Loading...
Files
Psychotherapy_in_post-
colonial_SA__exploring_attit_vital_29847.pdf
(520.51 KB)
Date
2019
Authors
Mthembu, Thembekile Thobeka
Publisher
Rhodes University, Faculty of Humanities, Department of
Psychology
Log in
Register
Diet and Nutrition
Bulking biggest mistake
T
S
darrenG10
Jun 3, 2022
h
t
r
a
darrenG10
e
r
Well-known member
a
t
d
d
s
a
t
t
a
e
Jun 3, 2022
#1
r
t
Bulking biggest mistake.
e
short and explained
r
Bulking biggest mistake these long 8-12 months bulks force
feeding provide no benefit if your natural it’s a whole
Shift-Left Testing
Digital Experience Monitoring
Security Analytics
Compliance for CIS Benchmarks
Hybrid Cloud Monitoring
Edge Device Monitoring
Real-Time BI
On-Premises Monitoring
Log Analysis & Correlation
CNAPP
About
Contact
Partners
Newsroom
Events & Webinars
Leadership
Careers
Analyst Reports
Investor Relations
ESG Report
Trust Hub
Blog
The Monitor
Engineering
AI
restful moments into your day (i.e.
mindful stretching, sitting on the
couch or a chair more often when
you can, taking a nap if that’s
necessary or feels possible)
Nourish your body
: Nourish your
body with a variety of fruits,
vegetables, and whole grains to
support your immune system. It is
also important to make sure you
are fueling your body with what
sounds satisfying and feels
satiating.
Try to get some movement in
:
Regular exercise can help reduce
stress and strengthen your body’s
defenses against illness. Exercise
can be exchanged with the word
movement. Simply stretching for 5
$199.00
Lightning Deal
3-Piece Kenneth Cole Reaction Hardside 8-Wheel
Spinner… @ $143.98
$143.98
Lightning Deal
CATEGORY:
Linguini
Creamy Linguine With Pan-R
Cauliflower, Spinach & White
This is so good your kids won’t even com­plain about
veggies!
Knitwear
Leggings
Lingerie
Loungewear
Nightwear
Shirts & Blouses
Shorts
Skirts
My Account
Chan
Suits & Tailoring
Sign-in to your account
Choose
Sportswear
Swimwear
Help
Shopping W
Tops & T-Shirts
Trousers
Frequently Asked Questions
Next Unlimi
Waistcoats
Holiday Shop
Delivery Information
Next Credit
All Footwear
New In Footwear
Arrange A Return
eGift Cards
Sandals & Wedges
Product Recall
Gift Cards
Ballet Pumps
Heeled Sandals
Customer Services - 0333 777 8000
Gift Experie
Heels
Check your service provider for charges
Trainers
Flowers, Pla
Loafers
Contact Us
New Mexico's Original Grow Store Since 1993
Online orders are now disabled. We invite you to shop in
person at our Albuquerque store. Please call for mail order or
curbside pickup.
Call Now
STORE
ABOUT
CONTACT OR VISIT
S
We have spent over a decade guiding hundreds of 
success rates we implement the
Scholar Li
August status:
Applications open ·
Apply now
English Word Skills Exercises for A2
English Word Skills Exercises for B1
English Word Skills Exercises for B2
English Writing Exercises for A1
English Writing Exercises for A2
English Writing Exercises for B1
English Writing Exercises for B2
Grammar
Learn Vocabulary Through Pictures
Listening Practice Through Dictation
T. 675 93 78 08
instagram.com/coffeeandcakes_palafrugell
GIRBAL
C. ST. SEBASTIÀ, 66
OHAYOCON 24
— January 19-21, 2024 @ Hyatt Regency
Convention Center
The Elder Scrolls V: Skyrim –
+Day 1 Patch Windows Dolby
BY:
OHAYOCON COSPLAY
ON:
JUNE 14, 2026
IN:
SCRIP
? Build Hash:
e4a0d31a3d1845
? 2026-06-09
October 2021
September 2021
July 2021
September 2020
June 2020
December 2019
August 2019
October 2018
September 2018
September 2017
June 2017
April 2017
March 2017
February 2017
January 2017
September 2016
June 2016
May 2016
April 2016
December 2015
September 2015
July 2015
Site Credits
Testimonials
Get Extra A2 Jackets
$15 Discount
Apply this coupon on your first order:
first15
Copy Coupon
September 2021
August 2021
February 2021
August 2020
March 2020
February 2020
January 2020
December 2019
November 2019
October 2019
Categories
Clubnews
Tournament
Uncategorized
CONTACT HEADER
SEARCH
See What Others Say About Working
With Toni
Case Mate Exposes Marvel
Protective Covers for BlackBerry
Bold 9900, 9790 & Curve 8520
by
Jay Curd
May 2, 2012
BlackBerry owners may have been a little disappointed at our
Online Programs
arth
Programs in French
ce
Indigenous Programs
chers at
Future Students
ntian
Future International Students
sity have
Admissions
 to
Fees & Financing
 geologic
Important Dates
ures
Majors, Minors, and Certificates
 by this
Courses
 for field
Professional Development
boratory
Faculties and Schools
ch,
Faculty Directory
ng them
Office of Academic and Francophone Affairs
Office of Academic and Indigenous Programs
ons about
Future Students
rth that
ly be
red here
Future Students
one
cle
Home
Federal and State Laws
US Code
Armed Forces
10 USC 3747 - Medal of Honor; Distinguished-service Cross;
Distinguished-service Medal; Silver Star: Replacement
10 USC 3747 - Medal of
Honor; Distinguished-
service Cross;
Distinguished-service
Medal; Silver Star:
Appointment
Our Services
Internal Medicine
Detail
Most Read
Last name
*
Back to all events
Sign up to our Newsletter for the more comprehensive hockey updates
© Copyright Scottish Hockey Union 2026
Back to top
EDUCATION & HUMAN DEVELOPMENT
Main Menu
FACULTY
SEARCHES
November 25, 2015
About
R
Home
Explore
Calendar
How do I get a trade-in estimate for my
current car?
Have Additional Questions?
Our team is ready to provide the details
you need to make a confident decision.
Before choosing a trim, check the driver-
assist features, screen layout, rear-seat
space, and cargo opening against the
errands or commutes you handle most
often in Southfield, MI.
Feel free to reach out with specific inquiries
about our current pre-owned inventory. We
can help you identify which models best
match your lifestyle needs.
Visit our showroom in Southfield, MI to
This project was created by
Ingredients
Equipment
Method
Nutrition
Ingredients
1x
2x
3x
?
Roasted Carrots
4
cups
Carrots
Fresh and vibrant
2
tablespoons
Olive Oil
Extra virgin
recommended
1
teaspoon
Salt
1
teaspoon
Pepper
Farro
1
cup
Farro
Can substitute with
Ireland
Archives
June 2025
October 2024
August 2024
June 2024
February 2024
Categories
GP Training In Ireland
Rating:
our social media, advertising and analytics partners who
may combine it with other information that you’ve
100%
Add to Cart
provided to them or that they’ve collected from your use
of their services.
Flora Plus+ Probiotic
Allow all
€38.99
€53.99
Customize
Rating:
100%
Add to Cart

○ ○ ○ ○ ○ ○ ○

= TASK REQUIREMENTS =
Each line in the records above must be returned exactly as it stands.

= THE ANSWER =
Loading...
Files
Psychotherapy_in_post-
colonial_SA__exploring_attit_vital_29847.pdf
(520.51 KB)
Date
2019
Authors
Mthembu, Thembekile Thobeka
Publisher
Rhodes University, Faculty of Humanities, Department of
Psychology
Log in
Register
Diet and Nutrition
Bulking biggest mistake
T
S
darrenG10
Jun 3, 2022
h
t
r
a
darrenG10
e
r
Well-known member
a
t
d
d
s
a
t
t
a
e
Jun 3, 2022
#1
r
t
Bulking biggest mistake.
e
short and explained
r
Bulking biggest mistake these long 8-12 months bulks force
feeding provide no benefit if your natural it’s a whole
Shift-Left Testing
Digital Experience Monitoring
Security Analytics
Compliance for CIS Benchmarks
Hybrid Cloud Monitoring
Edge Device Monitoring
Real-Time BI
On-Premises Monitoring
Log Analysis & Correlation
CNAPP
About
Contact
Partners
Newsroom
Events & Webinars
Leadership
Careers
Analyst Reports
Investor Relations
ESG Report
Trust Hub
Blog
The Monitor
Engineering
AI
restful moments into your day (i.e.
mindful stretching, sitting on the
couch or a chair more often when
you can, taking a nap if that’s
necessary or feels possible)
Nourish your body
: Nourish your
body with a variety of fruits,
vegetables, and whole grains to
support your immune system. It is
also important to make sure you
are fueling your body with what
sounds satisfying and feels
satiating.
Try to get some movement in
:
Regular exercise can help reduce
stress and strengthen your body’s
defenses against illness. Exercise
can be exchanged with the word
movement. Simply stretching for 5
$199.00
Lightning Deal
3-Piece Kenneth Cole Reaction Hardside 8-Wheel
Spinner… @ $143.98
$143.98
Lightning Deal
CATEGORY:
Linguini
Creamy Linguine With Pan-R
Cauliflower, Spinach & White
This is so good your kids won’t even com­plain about
veggies!
Knitwear
Leggings
Lingerie
Loungewear
Nightwear
Shirts & Blouses
Shorts
Skirts
My Account
Chan
Suits & Tailoring
Sign-in to your account
Choose
Sportswear
Swimwear
Help
Shopping W
Tops & T-Shirts
Trousers
Frequently Asked Questions
Next Unlimi
Waistcoats
Holiday Shop
Delivery Information
Next Credit
All Footwear
New In Footwear
Arrange A Return
eGift Cards
Sandals & Wedges
Product Recall
Gift Cards
Ballet Pumps
Heeled Sandals
Customer Services - 0333 777 8000
Gift Experie
Heels
Check your service provider for charges
Trainers
Flowers, Pla
Loafers
Contact Us
New Mexico's Original Grow Store Since 1993
Online orders are now disabled. We invite you to shop in
person at our Albuquerque store. Please call for mail order or
curbside pickup.
Call Now
STORE
ABOUT
CONTACT OR VISIT
S
We have spent over a decade guiding hundreds of 
success rates we implement the
Scholar Li
August status:
Applications open ·
Apply now
English Word Skills Exercises for A2
English Word Skills Exercises for B1
English Word Skills Exercises for B2
English Writing Exercises for A1
English Writing Exercises for A2
English Writing Exercises for B1
English Writing Exercises for B2
Grammar
Learn Vocabulary Through Pictures
Listening Practice Through Dictation
T. 675 93 78 08
instagram.com/coffeeandcakes_palafrugell
GIRBAL
C. ST. SEBASTIÀ, 66
OHAYOCON 24
— January 19-21, 2024 @ Hyatt Regency
Convention Center
The Elder Scrolls V: Skyrim –
+Day 1 Patch Windows Dolby
BY:
OHAYOCON COSPLAY
ON:
JUNE 14, 2026
IN:
SCRIP
? Build Hash:
e4a0d31a3d1845
? 2026-06-09
October 2021
September 2021
July 2021
September 2020
June 2020
December 2019
August 2019
October 2018
September 2018
September 2017
June 2017
April 2017
March 2017
February 2017
January 2017
September 2016
June 2016
May 2016
April 2016
December 2015
September 2015
July 2015
Site Credits
Testimonials
Get Extra A2 Jackets
$15 Discount
Apply this coupon on your first order:
first15
Copy Coupon
September 2021
August 2021
February 2021
August 2020
March 2020
February 2020
January 2020
December 2019
November 2019
October 2019
Categories
Clubnews
Tournament
Uncategorized
CONTACT HEADER
SEARCH
See What Others Say About Working
With Toni
Case Mate Exposes Marvel
Protective Covers for BlackBerry
Bold 9900, 9790 & Curve 8520
by
Jay Curd
May 2, 2012
BlackBerry owners may have been a little disappointed at our
Online Programs
arth
Programs in French
ce
Indigenous Programs
chers at
Future Students
ntian
Future International Students
sity have
Admissions
 to
Fees & Financing
 geologic
Important Dates
ures
Majors, Minors, and Certificates
 by this
Courses
 for field
Professional Development
boratory
Faculties and Schools
ch,
Faculty Directory
ng them
Office of Academic and Francophone Affairs
Office of Academic and Indigenous Programs
ons about
Future Students
rth that
ly be
red here
Future Students
one
cle
Home
Federal and State Laws
US Code
Armed Forces
10 USC 3747 - Medal of Honor; Distinguished-service Cross;
Distinguished-service Medal; Silver Star: Replacement
10 USC 3747 - Medal of
Honor; Distinguished-
service Cross;
Distinguished-service
Medal; Silver Star:
Appointment
Our Services
Internal Medicine
Detail
Most Read
Last name
*
Back to all events
Sign up to our Newsletter for the more comprehensive hockey updates
© Copyright Scottish Hockey Union 2026
Back to top
EDUCATION & HUMAN DEVELOPMENT
Main Menu
FACULTY
SEARCHES
November 25, 2015
About
R
Home
Explore
Calendar
How do I get a trade-in estimate for my
current car?
Have Additional Questions?
Our team is ready to provide the details
you need to make a confident decision.
Before choosing a trim, check the driver-
assist features, screen layout, rear-seat
space, and cargo opening against the
errands or commutes you handle most
often in Southfield, MI.
Feel free to reach out with specific inquiries
about our current pre-owned inventory. We
can help you identify which models best
match your lifestyle needs.
Visit our showroom in Southfield, MI to
This project was created by
Ingredients
Equipment
Method
Nutrition
Ingredients
1x
2x
3x
?
Roasted Carrots
4
cups
Carrots
Fresh and vibrant
2
tablespoons
Olive Oil
Extra virgin
recommended
1
teaspoon
Salt
1
teaspoon
Pepper
Farro
1
cup
Farro
Can substitute with
Ireland
Archives
June 2025
October 2024
August 2024
June 2024
February 2024
Categories
GP Training In Ireland
Rating:
our social media, advertising and analytics partners who
may combine it with other information that you’ve
100%
Add to Cart
provided to them or that they’ve collected from your use
of their services.
Flora Plus+ Probiotic
Allow all
€38.99
€53.99
Customize
Rating:
100%
Add to Cart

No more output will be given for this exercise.